Whether I’m pitching a client to write an opinion piece, speak at a conference or suggesting a trend to a features writer, inevitably the first question I will be asked (if I’ve not already included as part of my pitch format) is “Can you send me their bio” and people want it immediately.

It is surprising how many businesses have been going for years where the key stakeholders don’t have a biography on file. This should be one of the first assets you create for your media toolkit.  And if you do have a bio make it pop. I don’t want to be bored halfway down your long list of professional accomplishments.

Done right, your bio isn’t just a boring tool for promoting yourself and your business, it is part of your personal brand which journalists, new business prospects and customers will engage with.

Here are my top tips to writing a kickass business biography:

Tip One: Tell me everything

Generally, entrepreneurs fall into two camps, wanting to share absolutely everything OR fearing they don’t have enough to say. Write down everything. Not only is this a useful exercise to uncover all your forgotten talents and experience but because it may also unearth something different that you can build on later.
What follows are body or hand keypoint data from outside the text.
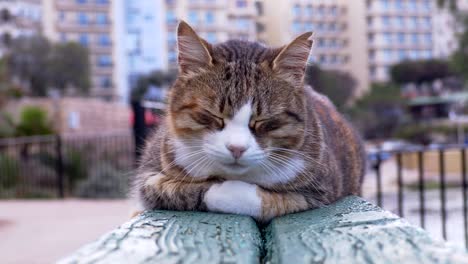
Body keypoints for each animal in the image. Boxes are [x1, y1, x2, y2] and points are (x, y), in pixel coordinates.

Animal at [132, 21, 366, 223]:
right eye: (213, 115)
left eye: (265, 120)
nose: (237, 148)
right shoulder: (150, 174)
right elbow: (178, 189)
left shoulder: (319, 190)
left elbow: (263, 200)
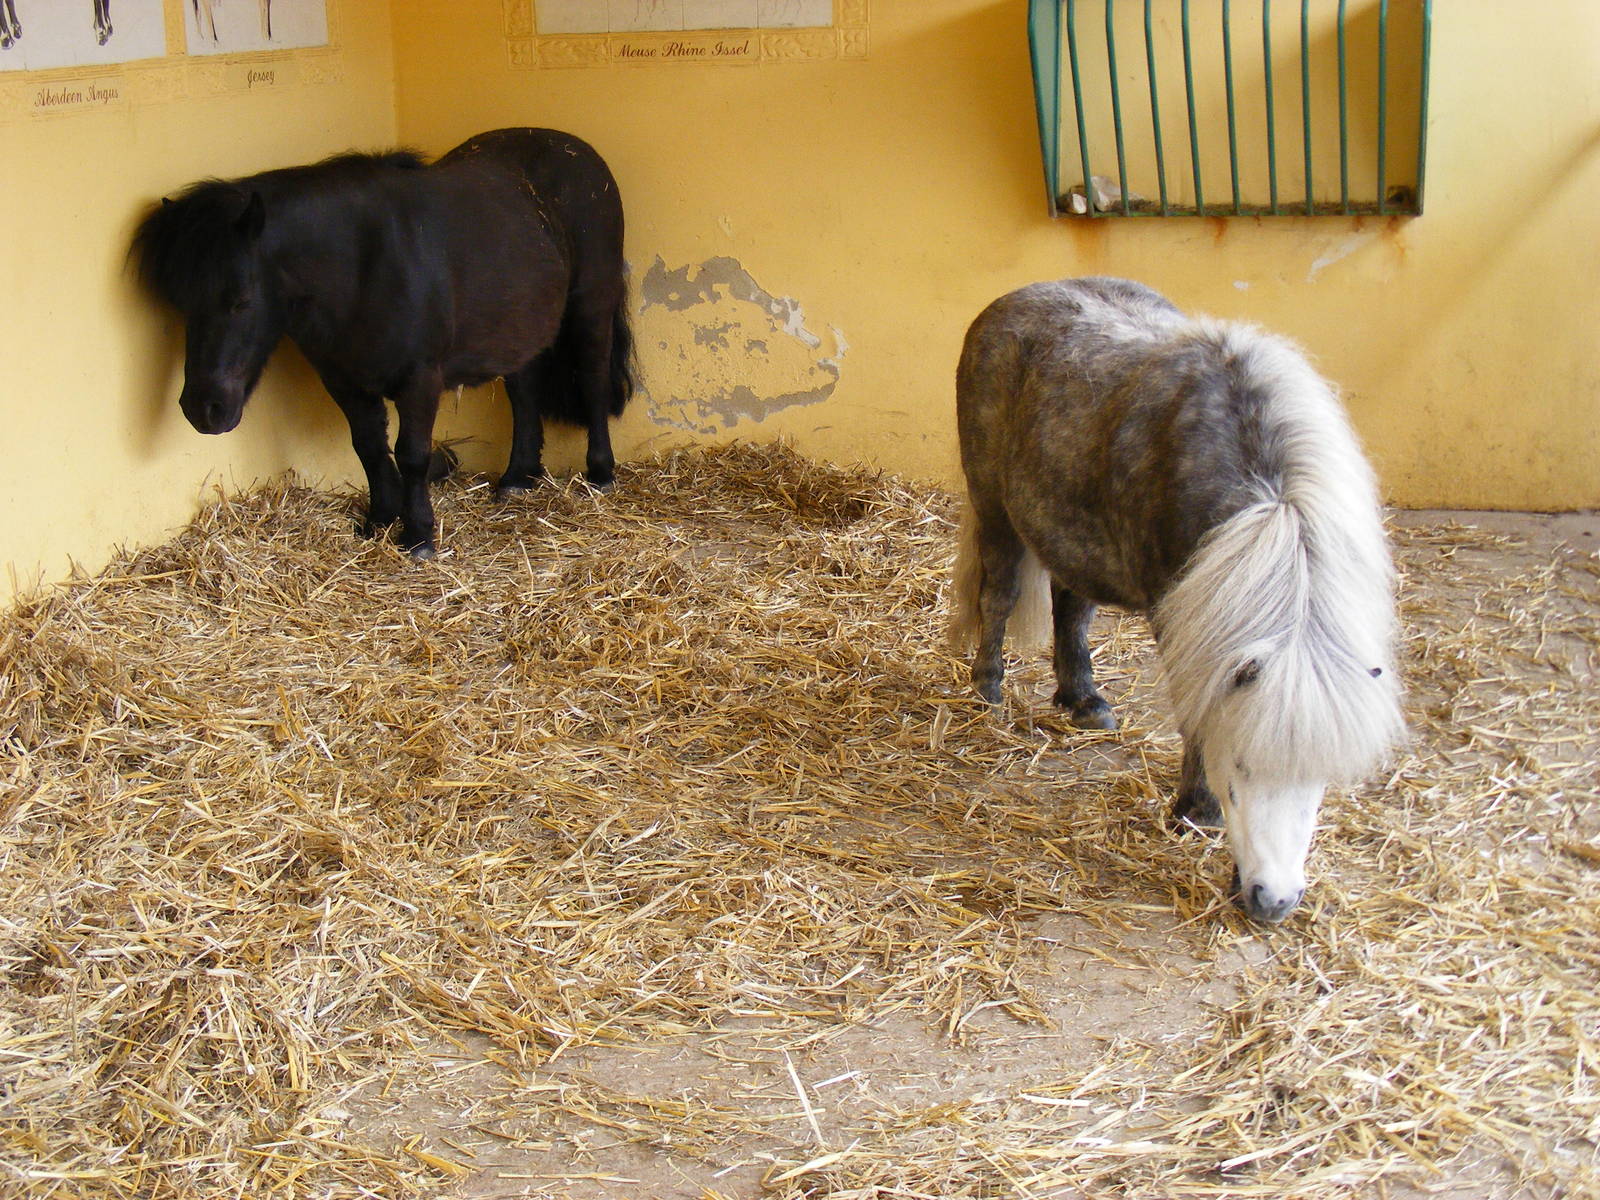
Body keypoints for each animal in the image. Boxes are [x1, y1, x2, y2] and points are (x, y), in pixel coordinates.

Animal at [131, 128, 636, 559]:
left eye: (241, 299)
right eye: (179, 301)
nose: (203, 409)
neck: (363, 267)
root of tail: (579, 152)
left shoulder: (420, 381)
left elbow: (412, 455)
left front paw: (418, 537)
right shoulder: (344, 380)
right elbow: (369, 447)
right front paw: (378, 521)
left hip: (590, 307)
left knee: (593, 380)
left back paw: (600, 474)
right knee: (524, 391)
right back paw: (517, 477)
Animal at [951, 277, 1403, 923]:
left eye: (1319, 779)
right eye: (1240, 764)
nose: (1274, 902)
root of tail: (1012, 299)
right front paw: (1196, 809)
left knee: (1070, 607)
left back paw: (1084, 701)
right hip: (995, 511)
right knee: (998, 597)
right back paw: (988, 692)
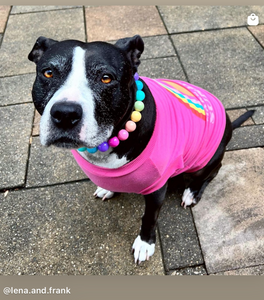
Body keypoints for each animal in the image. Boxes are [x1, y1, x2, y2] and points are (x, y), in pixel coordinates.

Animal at [27, 34, 255, 264]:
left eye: (106, 78)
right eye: (48, 72)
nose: (65, 114)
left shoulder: (156, 189)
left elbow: (149, 218)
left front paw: (145, 244)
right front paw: (109, 188)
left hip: (205, 161)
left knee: (212, 172)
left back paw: (192, 192)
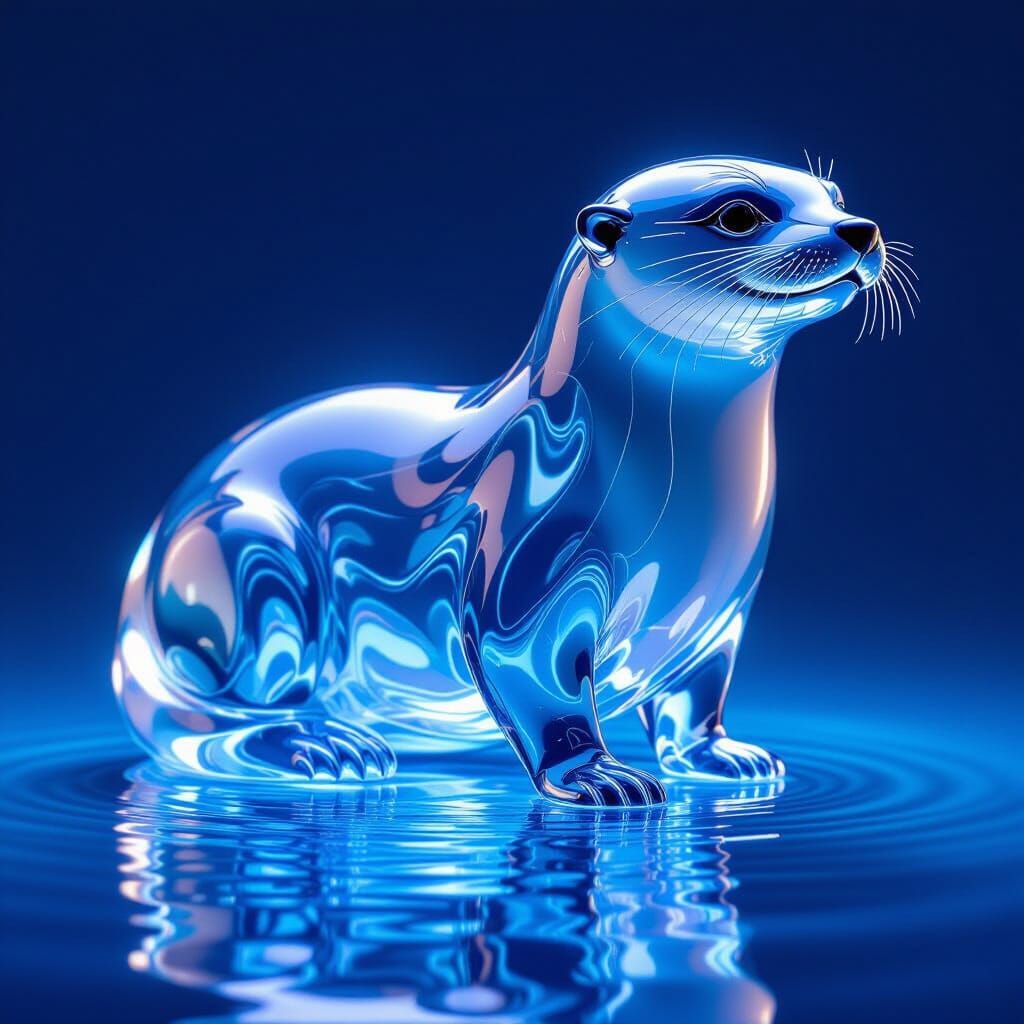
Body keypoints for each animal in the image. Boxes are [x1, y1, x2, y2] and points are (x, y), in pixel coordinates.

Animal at [113, 156, 909, 807]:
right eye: (740, 213)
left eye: (836, 195)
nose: (860, 229)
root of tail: (153, 539)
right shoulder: (527, 562)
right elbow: (532, 676)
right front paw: (596, 776)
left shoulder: (724, 614)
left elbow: (698, 699)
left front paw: (724, 758)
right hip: (251, 557)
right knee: (226, 715)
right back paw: (322, 745)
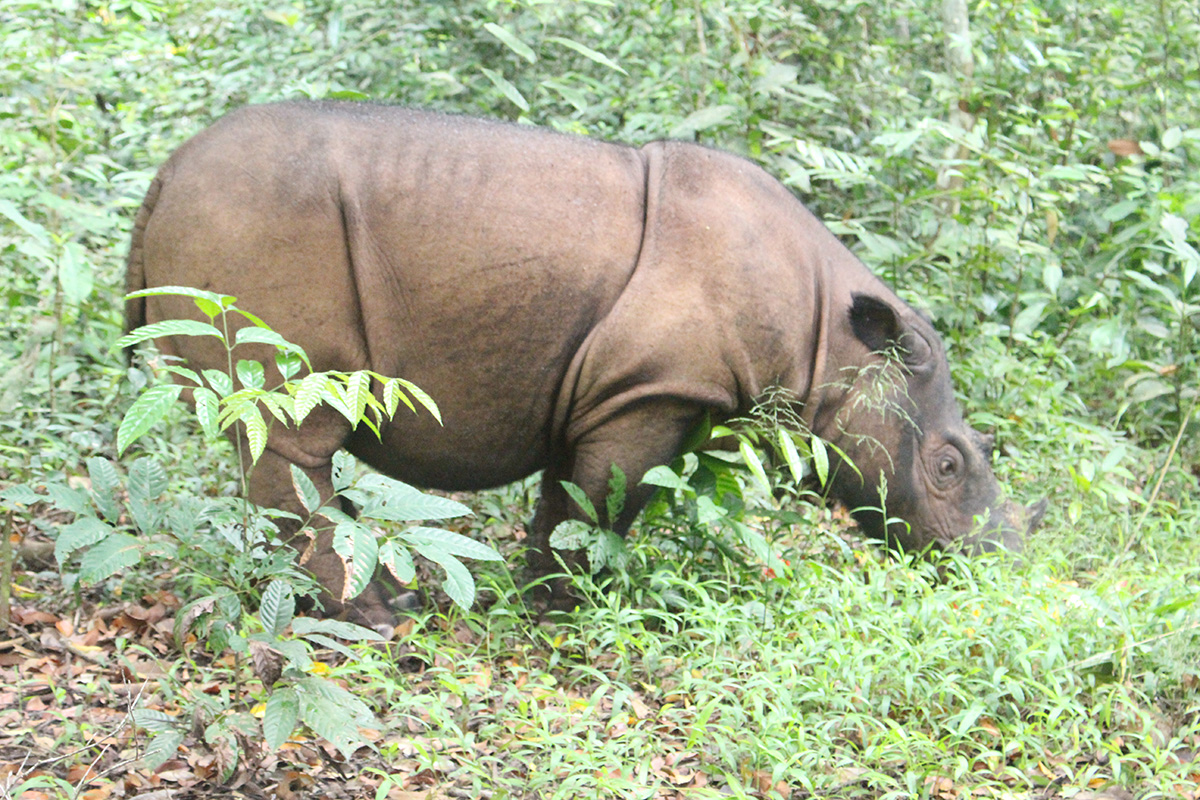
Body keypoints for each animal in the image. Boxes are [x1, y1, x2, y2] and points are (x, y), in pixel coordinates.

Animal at [124, 100, 1041, 623]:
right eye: (949, 466)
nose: (996, 564)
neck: (833, 333)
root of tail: (164, 176)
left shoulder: (614, 390)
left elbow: (568, 496)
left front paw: (541, 601)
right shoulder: (650, 388)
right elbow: (607, 503)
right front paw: (571, 613)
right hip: (258, 218)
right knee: (289, 428)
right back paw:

Ask yourself the following questions:

  • What skills do you have that are relevant to this business?

  • What are your relevant academic or professional qualifications?

  • What is your industry experience?

  • Any other strengths to highlight

  • Do you have a quirky hobby and/or habit?

Tip two: The red pen

Rank the different points as to which are the most relevant. And start your cull of what might not be for your first draft. (Keep a long-form version of everything for future use and to keep updating).

Tip three: What’s your name and where do you come from

Cilla Black always nailed a good intro. Having read some monstrosities out there it’s worth flagging to start simply and with the basics. Your name and where you currently work or some examples of who you currently work for if you are freelance.

Tip four: Add a personal detail

Back to those interesting hobby or habits. As mentioned earlier, people relate better people who are personable so consider adding an interesting titbit. It gives the reader something to care about and might spark a wealth of opportunities.

Tip five: Keep it succinct

Bonus points if you can keep it down to less than 150 words but absolutely no more than 250. If you start putting too much information down, it actually distracts from you as an expert. You may struggle to keep it short and want to include everything but remember people don’t remember long bios, they get bored by them. You can always link to your website to encourage people to find out more.

Lastly, remember your bio is not a one size fits all template, it will need to evolve dependant on which platform or business is using it. But having one master biography on file stands you in good stead.